ENTRIES SUPPLIED: Begin

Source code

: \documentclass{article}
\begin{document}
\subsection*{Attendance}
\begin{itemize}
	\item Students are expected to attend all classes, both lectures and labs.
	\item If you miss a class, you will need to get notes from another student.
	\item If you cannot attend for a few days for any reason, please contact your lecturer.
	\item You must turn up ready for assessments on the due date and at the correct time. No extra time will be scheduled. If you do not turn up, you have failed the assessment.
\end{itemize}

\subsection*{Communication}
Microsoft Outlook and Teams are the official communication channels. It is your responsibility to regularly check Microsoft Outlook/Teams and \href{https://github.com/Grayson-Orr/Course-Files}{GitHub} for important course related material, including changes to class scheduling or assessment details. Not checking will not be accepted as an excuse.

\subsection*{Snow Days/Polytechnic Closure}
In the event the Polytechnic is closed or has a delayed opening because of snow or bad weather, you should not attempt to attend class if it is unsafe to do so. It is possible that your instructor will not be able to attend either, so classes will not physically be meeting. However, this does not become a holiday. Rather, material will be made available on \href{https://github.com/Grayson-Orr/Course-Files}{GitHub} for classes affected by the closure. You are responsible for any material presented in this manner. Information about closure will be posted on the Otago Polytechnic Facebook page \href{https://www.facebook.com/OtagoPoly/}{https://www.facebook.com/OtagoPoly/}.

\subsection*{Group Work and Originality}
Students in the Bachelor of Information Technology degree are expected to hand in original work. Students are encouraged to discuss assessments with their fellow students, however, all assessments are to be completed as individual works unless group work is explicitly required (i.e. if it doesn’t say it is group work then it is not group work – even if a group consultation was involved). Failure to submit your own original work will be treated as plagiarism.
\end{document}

ENTRIES SUPPLIED: End

Collect the lines of the data that carry the word "Students".

	\item Students are expected to attend all classes, both lectures and labs.
Students in the Bachelor of Information Technology degree are expected to hand in original work. Students are encouraged to discuss assessments with their fellow students, however, all assessments are to be completed as individual works unless group work is explicitly required (i.e. if it doesn’t say it is group work then it is not group work – even if a group consultation was involved). Failure to submit your own original work will be treated as plagiarism.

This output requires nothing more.